§ Given text
* * *
# CARB intake?



## thispecialk (Dec 22, 2008)

okay quick question guys beside K&n intake wat else is CARB approve? i was looking at AEM all it says is 50 state legal does this mean its carb approve? on the k&n it say carb approve and 50 state.


----------



## Rukee (Feb 8, 2007)

Why would you want to ditch the fuel injection for a carb?

..or does CARB stand for something else??


----------



## alsgto04 (Nov 21, 2007)

Rukee said:


> Why would you want to ditch the fuel injection for a carb?
> 
> ..or does CARB stand for something else??


:agree carb?


----------



## thispecialk (Dec 22, 2008)

carb legal is that california law about smogging test


----------



## thispecialk (Dec 22, 2008)

CARB = California Air Resources Board


----------



## Aramz06 (Mar 2, 2008)

thispecialk said:


> CARB = California Air Resources Board


LOL okay I get it now. 
I'm sure AEM brute force intake is "CARB" legal. You can go with Lingenfelter intake also. K&N is a popular one with everyone, but it really makes no difference which brand you take... I guess go with whatever looks best when you pop the latch.


----------



## thispecialk (Dec 22, 2008)
* * *
§ Information supplied
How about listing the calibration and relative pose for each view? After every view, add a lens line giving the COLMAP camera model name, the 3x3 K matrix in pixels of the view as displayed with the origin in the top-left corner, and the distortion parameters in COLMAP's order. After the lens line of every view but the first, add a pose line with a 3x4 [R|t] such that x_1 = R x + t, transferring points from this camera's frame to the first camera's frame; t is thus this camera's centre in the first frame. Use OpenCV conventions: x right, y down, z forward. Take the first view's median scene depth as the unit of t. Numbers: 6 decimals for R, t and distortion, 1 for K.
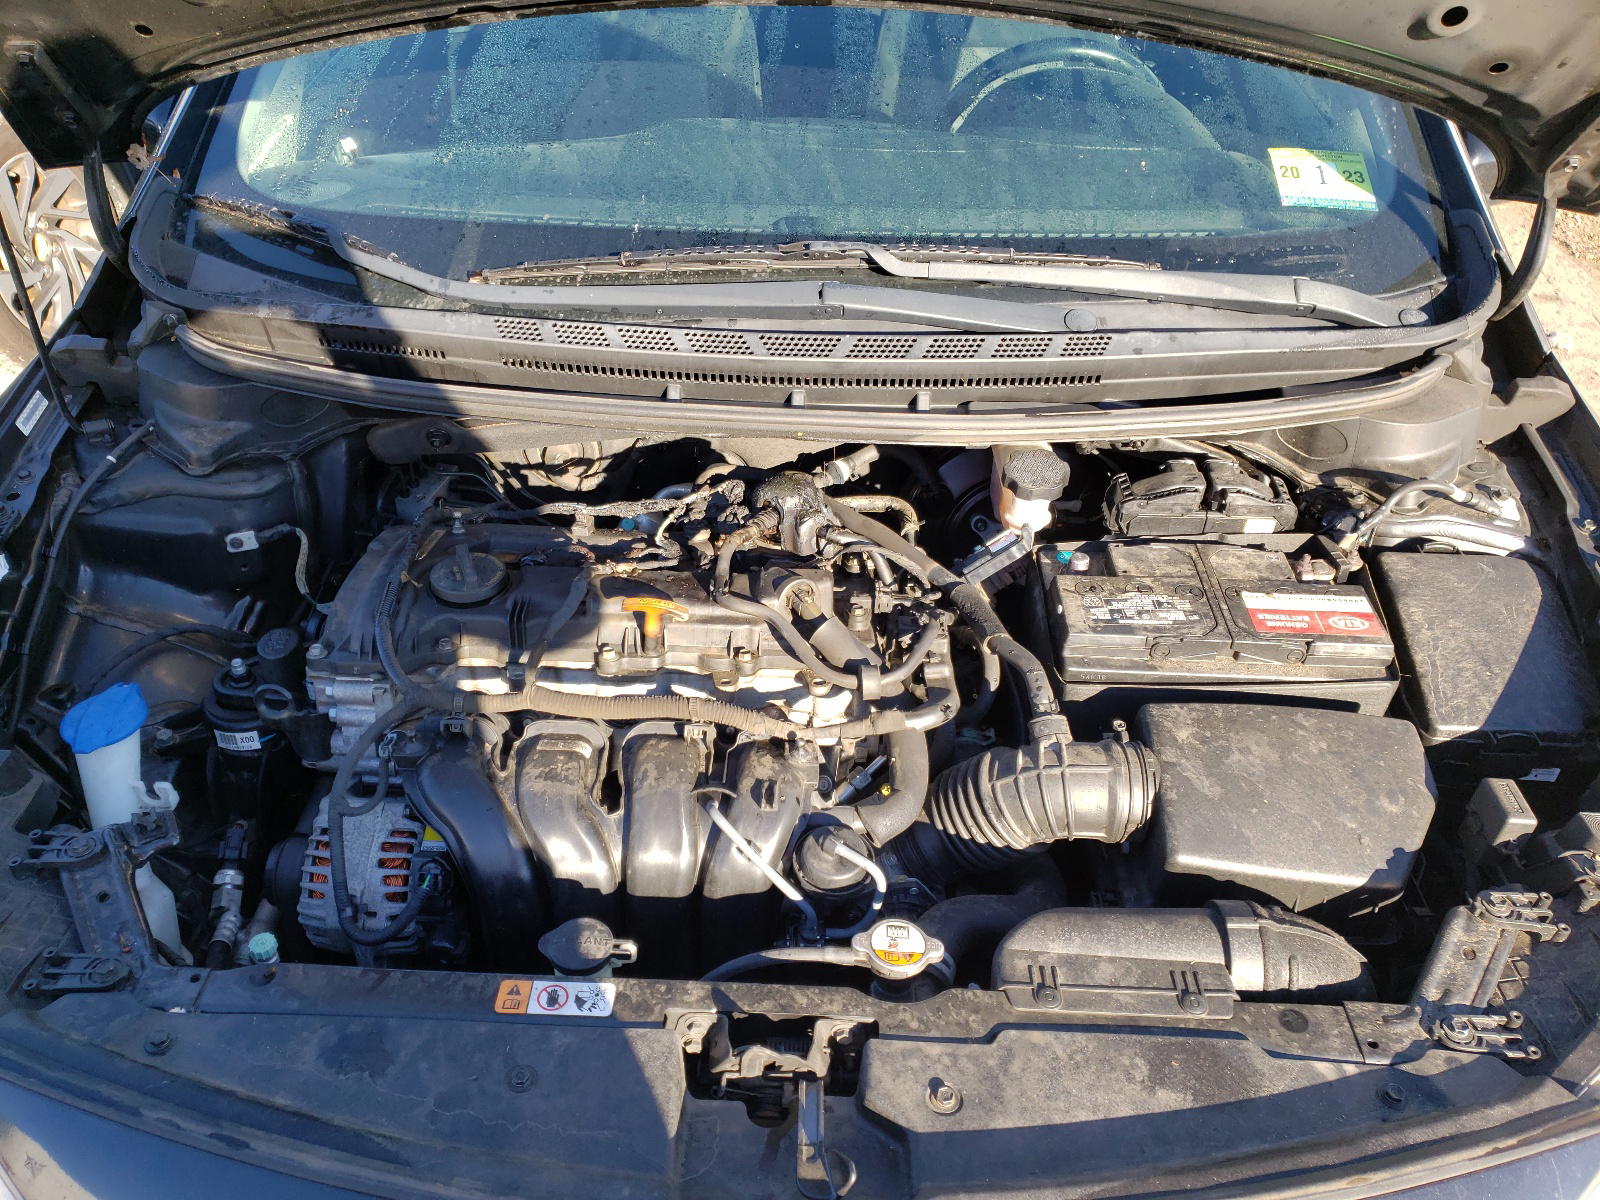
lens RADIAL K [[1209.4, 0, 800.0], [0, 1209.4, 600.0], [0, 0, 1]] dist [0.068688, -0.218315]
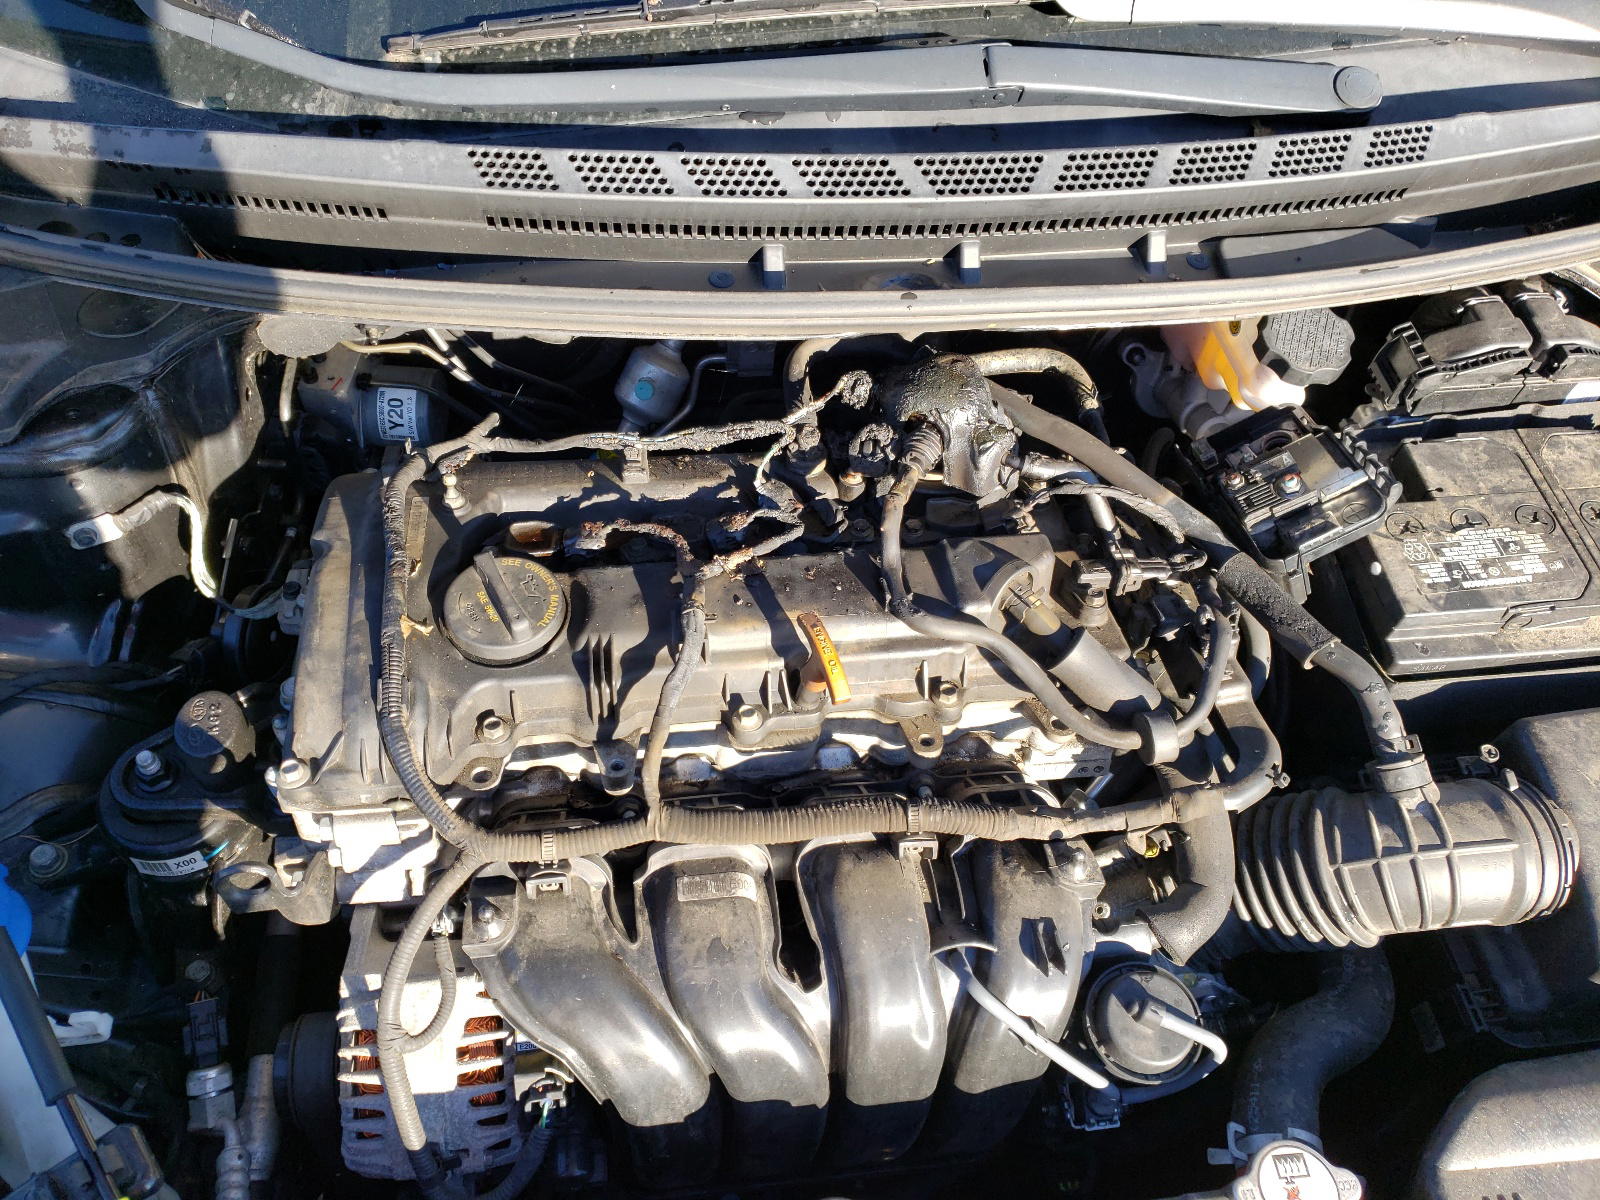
* * *
§ Problem A
Answer each question about the CARB intake thread on its own line:
(i) Which intake does the opening post say is marked both CARB approved and 50-state legal?
(ii) According to the thread, what does CARB stand for?
(iii) Besides AEM and K&N, which intake brand does Aramz06 suggest?
§ Problem B
Rename "AEM" to "Spectre" throughout as you reproduce the CARB intake thread from "okay quick question" to "(Feb 8, 2007)".

§ Answer area A
(i) The K&N intake.
(ii) California Air Resources Board.
(iii) Lingenfelter.

§ Answer area B
okay quick question guys beside K&n intake wat else is CARB approve? i was looking at Spectre all it says is 50 state legal does this mean its carb approve? on the k&n it say carb approve and 50 state.


----------



## Rukee (Feb 8, 2007)